I’ve done a little searching but can’t find a clear official answer for this. I understand that when you do Beginner’s Luck in a Versus roll that you have to double the other guy’s successes to beat him.
But how does that work when doing something like a Suppressive Fire vs. Direct Fire action in a combat where the number of excess successes of the winner matter. I see two ways of handling it. In both of these examples the Suppressive Fire action is the Beginner’s Luck roll.
Double the Direct Fire successes and subtract the Beginner’s Luck roll normally. So Direct Fire rolls 5 successes and the Suppressive Fire rolls 3 successes meaning the Direct Fire action has 7 successes in total.
Double the Direct Fire successes only for purposes of determining the Obstacle and only successes over the doubled value subtract from the original Direct Fire roll.
Example A: Direct Fire rolls 5 success and the Suppressive Fire rolls 3 successes. Since the Beginner’s Luck roll didn’t make it over 10 the Direct Fire scores all 5 successes (but not 7 as in the first case).
Example B: Direct Fire rolls 5 success and the Suppressive Fire rolls a whopping 12 successes! Meaning the Direct Fire action wins by 3. I rolled 2 over the doubled obstacle and thus reduces the original Direct Fire action by 2.

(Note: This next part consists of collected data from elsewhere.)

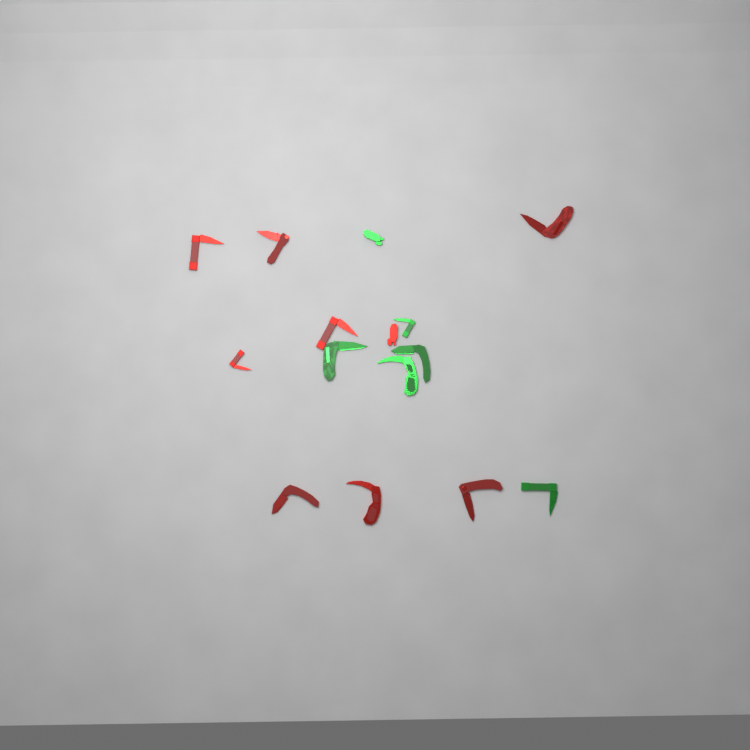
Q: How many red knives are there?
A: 9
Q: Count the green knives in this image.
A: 6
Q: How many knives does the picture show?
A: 15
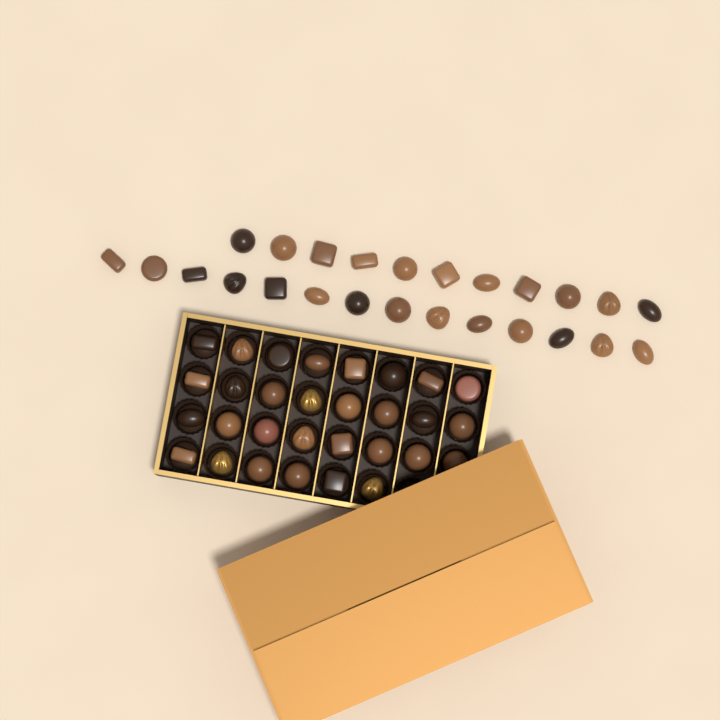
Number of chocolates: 55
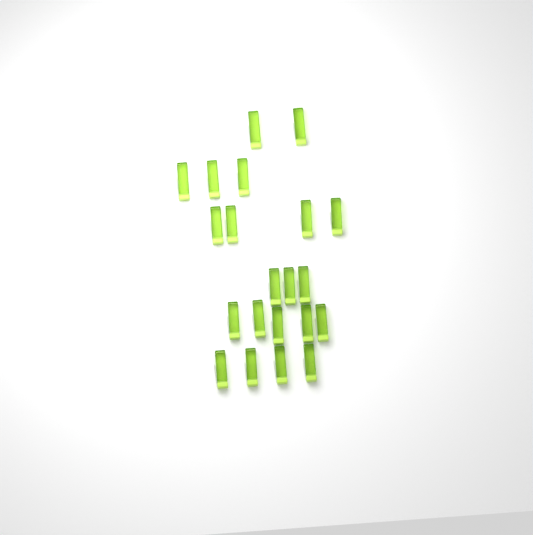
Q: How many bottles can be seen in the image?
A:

We half the unskilled successes and round down fractions. So in the first example, DF has MOS 4 over SF. Same as your calculation, actually.
Or you can double the skilled successes against the unskilled and count it like that – if I’m skilled and I roll 5 successes, you need to get 10 successes to tie me.
Remember that this doubling doesn’t generate extra successes for the side that is skilled. If I roll skilled Direct Fire with 6 successes and you roll unskilled Suppressive Fire with 2 successes, I come out of the exchange with a net of 5 successes, not 10 (which would be brutal and cruel). When using the “double skilled successes” method, make sure you halve the MoS (of either side) after the fact, otherwise you’ll end up with wonky test results. I think you’ll also need to round fractions up if the skilled person succeeds and round down if the unskilled person succeeds.
I like halving the unskilled successes before subtracting (Luke’s way really) for tests where MoS matters since it doesn’t have any weird math edge cases. When doing things where MoS doesn’t matter (a straight persuade-off for instance) I like to double the skilled successes before subtracting since it makes the math super extra easy and you never need to worry about rounding.
Yes. I see now.
Where Margin of Success matters it takes two unskilled successes to cancel one skilled success. That makes sense. Although I’m not exactly sure the book makes that clear.
Beginner’s Luck page 308 spells it out fairly clearly I think. The one thing I’m not sure of is if Beginner’s Luck MoS counts as full successes or half successes . For example, with the Direct Fire action, do you need an MoS of 1 or an MoS of 2 to buy a second shot opportunity for your squad?
That’s how we’ve been playing it (and the assumption I’d made when I answered above) but I realized afterwards that the language in the text could be interpreted either way, depending on if you consider it “using a success to do something” or if it it’s more of a post-roll modifier to your Ob. Thanks!